Ever Heard of Eustress? Hans will be so upset . . .

in Over Tea . . .

Ok, so get this: the word “stress” is 100% made up. Dr. Hans Selye created the word in 1926 to talk about how external things effect our bodies. However, the word was not meant to be used alone. It was supposed to have a prefix: either “Eu” or “Dys” in front of it.

Eu = good  – – – Dys = bad

For example, Euphoria means good feeling; Dysphoria means bad feeling. Likewise, Selye desired these prefixes to be included to create a distinction betwixt the two types of  stressors: Eustress (good stress, builds up and makes you stronger) and Dystress (bad stress, breaks you down and makes you weaker).

This distinction implies a threshold or tipping point where eustress becomes dystress and vice-versa. Think about sprinting. Sprinting a 100 meters 3-6 times with a minute or two rest in between a couple times a week will give most everyone a bit of muscle, some increased speed and deserved swagger. But sprint 30-60 times with 12 seconds rest in between every day and you will end up in the hospital. Clearly, somewhere along the way, these bouts of exercise went from being eustress and became dystress.

This bring up the million dollar question: where is that threshold? Well, it is completely different for each and every person. And it changes based on the time of day. It differs every day, every month, every season and every year. As you age it changes. As your mood changes this threshold re-calibrates. The food you eat and the thoughts you think will make that ever-moving target bandy about. Yes, I said “bandy about.”

Its gets better too: every organ system from muscular to cardiovascular to endocrine to immune all have these moving thresholds for every individual and collective function and structure.

Please don’t get overwhelmed! The answer, as with most everything in this world, is inside you . . . and you alone. If you get quiet and listen . . . and be honest about what you hear . . . these thresholds become shockingly apparent. Through paying attention to your body’s signals will you learn where these threshold are and your ability to stay on the eustress side of the equation will be effortless. This internal awareness is where many secrets are held. But more on that another day . . .

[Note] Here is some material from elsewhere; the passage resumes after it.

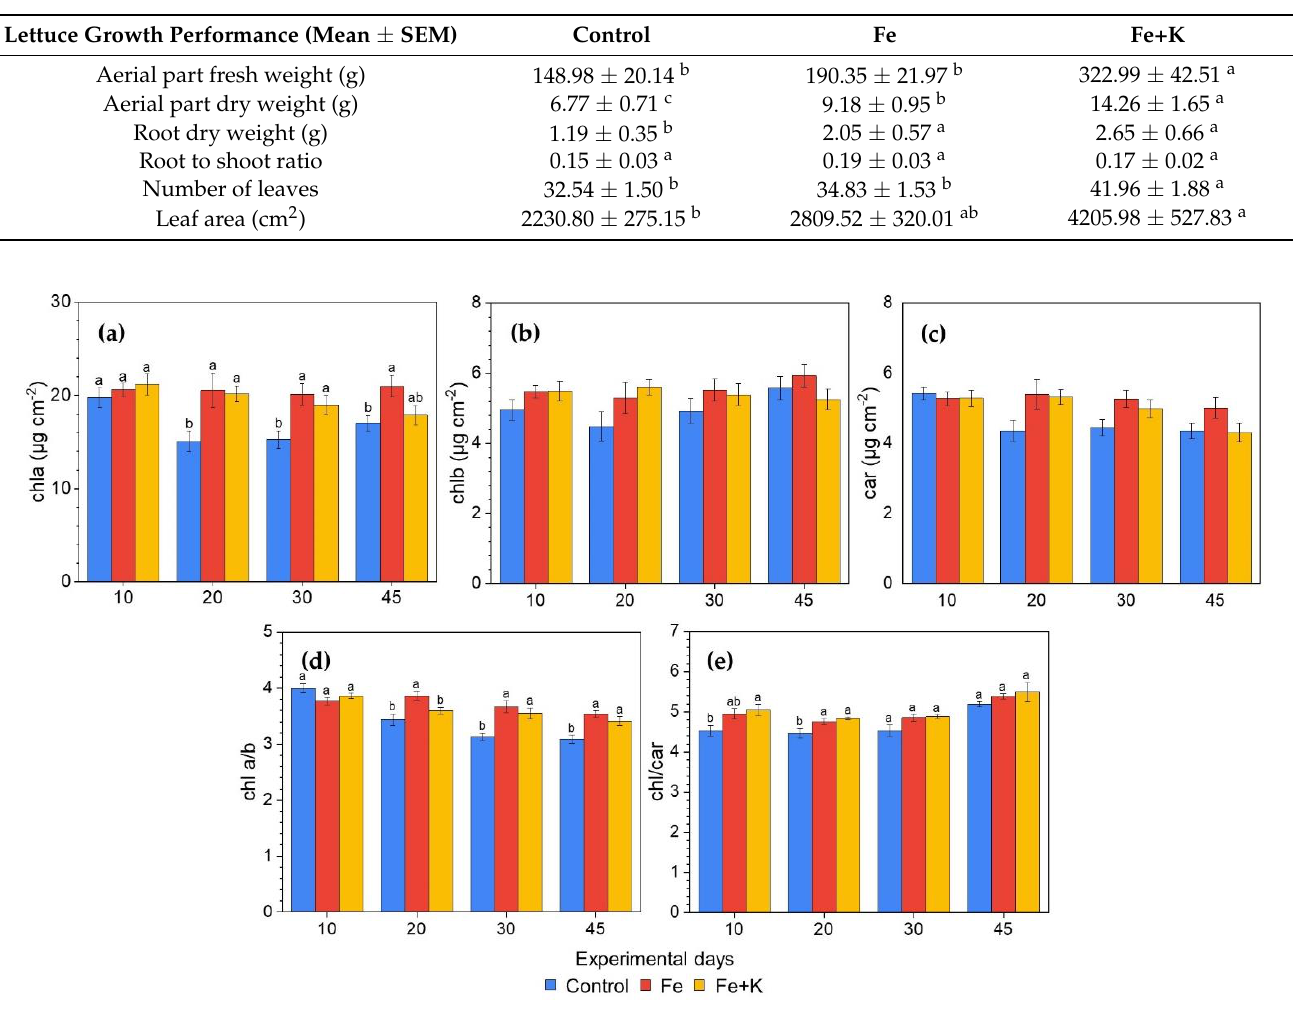
Figure 2. Concentration of photosynthetic pigments and their ratios during the experimental period (Mean ± SEM, n = 15). ( a ) chla ; ( b ) chlb ; ( c ) car ; ( d ) chl a to b ratio; ( e ) total chls to car ratio. Different letters indicate significant differences among treatments at each experimental day ( p < 0.05) and the absence of letters in (b) and (c) denotes no significant differences in any experimental day.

For now, when you are at the gym and Pat Benetar’s “Love is a Battlefield” comes on the iPod (you heard me) and some Crazy-Hot-Spandex-Clad Adonis or She-Ra throws you a wink and you decide to power through 57 more pull ups . . . stop. Instead, listen to what your body is telling you. Do you want to push through for the sake of building yourself stronger/happier? Or because critical eyes are watching you? Or because you are guilty about the pizza/ice cream you ate last night? Or . . . ? Many thresholds, many things to ponder . . . thankfully you have your entire lifetime to sort these things out.

If nothing else, whenever you ask someone how they are and they say, “Stressed,” tell them about Hans Selye and how we want to have stressors in our lives. We just want to be Eustressed.